Speaking to TNM, retired IAS officer PV Ramesh, who served as Principal Secretary of the Department of Health and Family Welfare in united Andhra Pradesh said the move was shocking and akin to 'legalising quackery.’

“MBBS doctors also do surgical studies. They are trained for suturing, training an abscess, hernia repair – which are fairly common. But we are currently witnessing a time, where resident MBBS doctors who do Masters in General Surgery do not get to perform even one or two surgeries in a month. They are learning everything from YouTube and a website called Marrow that teaches you how to do virtual surgeries. If things are bad for general and allopathy doctors, you can imagine how much worse it would be for Ayurveda and Unani doctors,” he said.

Ramesh said the decision may have adverse impact on the marginalised residents of Andhra Pradesh. “It would have been far more advisable to employ Ayurveda doctors in primary health care. Allowing Ayurveda doctors to perform surgery would lead to poor people ending up as guinea pigs. Surgery requires anaesthesia for which you still need an allopathy trained doctor.

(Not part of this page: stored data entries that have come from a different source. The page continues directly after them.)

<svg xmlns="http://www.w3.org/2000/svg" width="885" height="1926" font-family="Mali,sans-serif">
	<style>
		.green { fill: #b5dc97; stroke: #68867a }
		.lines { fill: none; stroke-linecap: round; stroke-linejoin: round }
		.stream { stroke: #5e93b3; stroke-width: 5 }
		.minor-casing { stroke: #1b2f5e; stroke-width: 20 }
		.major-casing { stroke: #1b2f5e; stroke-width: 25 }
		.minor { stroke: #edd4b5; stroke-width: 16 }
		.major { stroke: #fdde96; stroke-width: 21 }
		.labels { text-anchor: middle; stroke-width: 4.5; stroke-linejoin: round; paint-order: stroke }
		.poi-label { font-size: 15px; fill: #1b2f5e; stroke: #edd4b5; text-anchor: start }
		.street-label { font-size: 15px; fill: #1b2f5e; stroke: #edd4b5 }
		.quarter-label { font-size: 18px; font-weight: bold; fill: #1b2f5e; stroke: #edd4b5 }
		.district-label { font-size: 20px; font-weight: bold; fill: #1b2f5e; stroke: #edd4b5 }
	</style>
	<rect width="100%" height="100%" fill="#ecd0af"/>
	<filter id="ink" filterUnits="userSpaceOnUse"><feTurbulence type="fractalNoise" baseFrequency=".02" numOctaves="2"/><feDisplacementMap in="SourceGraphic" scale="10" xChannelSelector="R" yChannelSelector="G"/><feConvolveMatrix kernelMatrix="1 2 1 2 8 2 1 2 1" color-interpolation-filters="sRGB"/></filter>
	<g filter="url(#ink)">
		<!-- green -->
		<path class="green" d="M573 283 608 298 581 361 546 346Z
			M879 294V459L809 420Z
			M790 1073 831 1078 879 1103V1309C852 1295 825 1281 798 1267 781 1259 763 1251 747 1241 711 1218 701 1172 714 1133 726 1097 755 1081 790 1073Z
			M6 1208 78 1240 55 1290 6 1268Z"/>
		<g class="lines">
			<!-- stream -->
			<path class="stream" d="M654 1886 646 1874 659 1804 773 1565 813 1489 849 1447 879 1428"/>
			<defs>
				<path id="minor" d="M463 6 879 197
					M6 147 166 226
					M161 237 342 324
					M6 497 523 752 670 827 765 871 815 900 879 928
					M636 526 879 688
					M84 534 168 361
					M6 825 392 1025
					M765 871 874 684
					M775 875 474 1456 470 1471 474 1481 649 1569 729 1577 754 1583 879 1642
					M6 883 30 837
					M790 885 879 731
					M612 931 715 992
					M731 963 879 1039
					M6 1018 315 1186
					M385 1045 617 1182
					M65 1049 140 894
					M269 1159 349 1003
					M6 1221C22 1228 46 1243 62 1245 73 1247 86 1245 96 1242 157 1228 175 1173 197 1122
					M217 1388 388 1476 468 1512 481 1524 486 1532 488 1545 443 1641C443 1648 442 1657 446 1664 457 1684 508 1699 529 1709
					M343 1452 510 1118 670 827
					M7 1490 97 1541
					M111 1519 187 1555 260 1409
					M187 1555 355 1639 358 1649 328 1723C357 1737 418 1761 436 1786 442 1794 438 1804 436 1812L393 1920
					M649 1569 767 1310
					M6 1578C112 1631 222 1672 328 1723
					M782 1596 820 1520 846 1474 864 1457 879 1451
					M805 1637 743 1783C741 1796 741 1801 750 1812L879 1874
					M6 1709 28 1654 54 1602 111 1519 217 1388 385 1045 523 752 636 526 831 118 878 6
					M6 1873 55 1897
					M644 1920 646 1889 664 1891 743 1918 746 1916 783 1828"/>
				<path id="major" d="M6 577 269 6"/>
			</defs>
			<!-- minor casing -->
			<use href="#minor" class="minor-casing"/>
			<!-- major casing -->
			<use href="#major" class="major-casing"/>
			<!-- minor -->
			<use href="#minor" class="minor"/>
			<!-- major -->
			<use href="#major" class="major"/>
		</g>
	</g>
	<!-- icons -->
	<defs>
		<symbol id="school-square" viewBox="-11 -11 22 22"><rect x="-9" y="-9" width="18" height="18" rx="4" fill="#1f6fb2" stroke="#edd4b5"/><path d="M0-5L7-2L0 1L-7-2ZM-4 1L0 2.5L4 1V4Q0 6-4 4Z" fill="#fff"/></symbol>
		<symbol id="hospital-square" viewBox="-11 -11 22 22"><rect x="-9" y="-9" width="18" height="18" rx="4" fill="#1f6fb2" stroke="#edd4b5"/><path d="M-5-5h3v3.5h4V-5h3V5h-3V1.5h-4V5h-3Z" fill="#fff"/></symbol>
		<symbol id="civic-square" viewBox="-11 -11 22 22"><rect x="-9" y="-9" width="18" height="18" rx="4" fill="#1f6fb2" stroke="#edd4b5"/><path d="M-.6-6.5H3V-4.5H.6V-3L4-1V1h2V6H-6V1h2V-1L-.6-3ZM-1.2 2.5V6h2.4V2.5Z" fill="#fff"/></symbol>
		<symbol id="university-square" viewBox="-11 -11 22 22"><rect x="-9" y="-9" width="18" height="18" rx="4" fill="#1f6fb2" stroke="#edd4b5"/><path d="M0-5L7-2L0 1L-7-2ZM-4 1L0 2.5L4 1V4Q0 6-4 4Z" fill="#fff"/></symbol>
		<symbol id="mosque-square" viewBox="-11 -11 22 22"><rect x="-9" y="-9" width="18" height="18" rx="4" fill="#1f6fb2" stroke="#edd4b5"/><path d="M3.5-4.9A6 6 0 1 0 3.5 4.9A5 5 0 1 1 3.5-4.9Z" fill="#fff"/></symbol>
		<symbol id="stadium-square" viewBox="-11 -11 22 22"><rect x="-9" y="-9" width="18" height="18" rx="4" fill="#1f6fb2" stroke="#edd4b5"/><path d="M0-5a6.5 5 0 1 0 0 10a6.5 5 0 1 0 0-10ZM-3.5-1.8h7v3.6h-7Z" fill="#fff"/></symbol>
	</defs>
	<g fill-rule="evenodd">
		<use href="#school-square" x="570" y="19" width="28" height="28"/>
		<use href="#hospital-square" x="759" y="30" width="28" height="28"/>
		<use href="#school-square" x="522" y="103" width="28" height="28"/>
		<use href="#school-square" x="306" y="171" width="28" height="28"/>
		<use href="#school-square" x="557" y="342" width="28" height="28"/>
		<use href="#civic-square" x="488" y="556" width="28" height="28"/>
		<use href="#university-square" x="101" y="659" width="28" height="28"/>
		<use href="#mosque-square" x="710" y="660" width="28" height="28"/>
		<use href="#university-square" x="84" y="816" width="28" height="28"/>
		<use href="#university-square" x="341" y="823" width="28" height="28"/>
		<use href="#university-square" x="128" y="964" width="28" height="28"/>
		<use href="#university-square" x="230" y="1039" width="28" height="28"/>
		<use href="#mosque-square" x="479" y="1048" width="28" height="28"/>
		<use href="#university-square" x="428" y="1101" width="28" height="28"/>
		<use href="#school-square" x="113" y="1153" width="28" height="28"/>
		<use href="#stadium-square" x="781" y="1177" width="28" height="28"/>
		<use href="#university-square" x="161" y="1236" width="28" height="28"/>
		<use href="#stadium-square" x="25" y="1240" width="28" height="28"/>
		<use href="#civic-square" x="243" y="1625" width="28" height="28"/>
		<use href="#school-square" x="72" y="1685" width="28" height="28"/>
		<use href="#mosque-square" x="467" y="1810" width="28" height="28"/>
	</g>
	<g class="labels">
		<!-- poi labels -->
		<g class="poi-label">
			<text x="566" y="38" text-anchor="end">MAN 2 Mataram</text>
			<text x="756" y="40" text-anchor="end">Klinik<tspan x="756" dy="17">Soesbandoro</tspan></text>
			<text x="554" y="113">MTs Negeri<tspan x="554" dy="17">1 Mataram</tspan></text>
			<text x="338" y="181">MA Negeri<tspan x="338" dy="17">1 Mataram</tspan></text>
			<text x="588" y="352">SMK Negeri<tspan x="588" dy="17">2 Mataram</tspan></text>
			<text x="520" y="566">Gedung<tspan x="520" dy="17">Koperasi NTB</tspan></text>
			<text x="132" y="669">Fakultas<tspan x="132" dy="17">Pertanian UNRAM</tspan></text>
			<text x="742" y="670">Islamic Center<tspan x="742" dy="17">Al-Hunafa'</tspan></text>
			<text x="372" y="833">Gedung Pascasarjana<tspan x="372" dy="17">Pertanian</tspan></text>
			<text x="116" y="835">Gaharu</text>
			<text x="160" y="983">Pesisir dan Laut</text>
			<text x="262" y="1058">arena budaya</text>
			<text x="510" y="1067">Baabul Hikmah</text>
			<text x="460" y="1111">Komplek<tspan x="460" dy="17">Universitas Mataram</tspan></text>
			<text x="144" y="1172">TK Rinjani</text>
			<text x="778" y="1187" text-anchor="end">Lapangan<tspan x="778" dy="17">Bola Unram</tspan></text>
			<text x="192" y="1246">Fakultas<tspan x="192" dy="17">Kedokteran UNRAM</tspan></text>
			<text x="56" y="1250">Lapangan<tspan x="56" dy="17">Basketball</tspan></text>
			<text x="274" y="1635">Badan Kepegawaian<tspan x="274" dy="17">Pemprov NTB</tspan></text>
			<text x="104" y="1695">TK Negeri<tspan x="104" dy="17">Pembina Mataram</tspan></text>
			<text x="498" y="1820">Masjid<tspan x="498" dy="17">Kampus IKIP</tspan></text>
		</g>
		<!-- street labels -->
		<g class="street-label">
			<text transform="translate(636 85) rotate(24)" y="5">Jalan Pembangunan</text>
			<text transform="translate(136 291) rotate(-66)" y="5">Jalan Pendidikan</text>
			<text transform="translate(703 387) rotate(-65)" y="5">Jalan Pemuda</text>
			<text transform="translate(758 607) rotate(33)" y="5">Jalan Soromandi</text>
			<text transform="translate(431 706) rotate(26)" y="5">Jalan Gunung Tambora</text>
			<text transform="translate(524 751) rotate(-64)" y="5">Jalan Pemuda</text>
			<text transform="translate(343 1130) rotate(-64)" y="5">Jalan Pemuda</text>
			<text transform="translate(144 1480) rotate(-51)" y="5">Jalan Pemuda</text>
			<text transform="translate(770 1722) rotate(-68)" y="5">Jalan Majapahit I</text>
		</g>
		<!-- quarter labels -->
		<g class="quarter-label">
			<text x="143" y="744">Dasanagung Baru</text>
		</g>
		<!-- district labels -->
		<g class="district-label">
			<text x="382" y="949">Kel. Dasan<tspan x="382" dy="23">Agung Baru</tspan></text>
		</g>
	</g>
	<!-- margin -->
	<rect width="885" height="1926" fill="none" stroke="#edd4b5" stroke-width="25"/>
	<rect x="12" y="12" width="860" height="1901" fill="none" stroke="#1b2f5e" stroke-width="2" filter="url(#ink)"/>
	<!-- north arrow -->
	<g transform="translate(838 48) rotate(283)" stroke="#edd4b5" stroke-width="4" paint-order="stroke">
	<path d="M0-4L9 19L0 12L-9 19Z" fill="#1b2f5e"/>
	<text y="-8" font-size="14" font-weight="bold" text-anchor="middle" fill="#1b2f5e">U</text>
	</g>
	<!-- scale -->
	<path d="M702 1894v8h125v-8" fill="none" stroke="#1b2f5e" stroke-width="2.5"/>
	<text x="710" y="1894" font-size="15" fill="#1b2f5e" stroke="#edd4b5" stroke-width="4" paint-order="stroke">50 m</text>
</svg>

This plan is absurd,” Ramesh said.

Problem with Ayurveda

PV Ramesh said Ayurveda has not evolved beyond the 2nd century BC unlike modern medicine that is evolving by the minute. “It is more sophisticated, less invasive and has sharper recovery rates. Allopathy has evolved through rigorous enquiry, investigation, validation, examination post which there finally is an inference,” he added.

Ramesh said the decision reflects the changing trajectory of Andhra’s political economy. “It is aligned with a new nationalist ideology that rejects modernity and western medicine. Surgery is sophisticated work and cannot be done so easily. There has to be a significant understanding of post-operative care otherwise people are likely to suffer,” he said.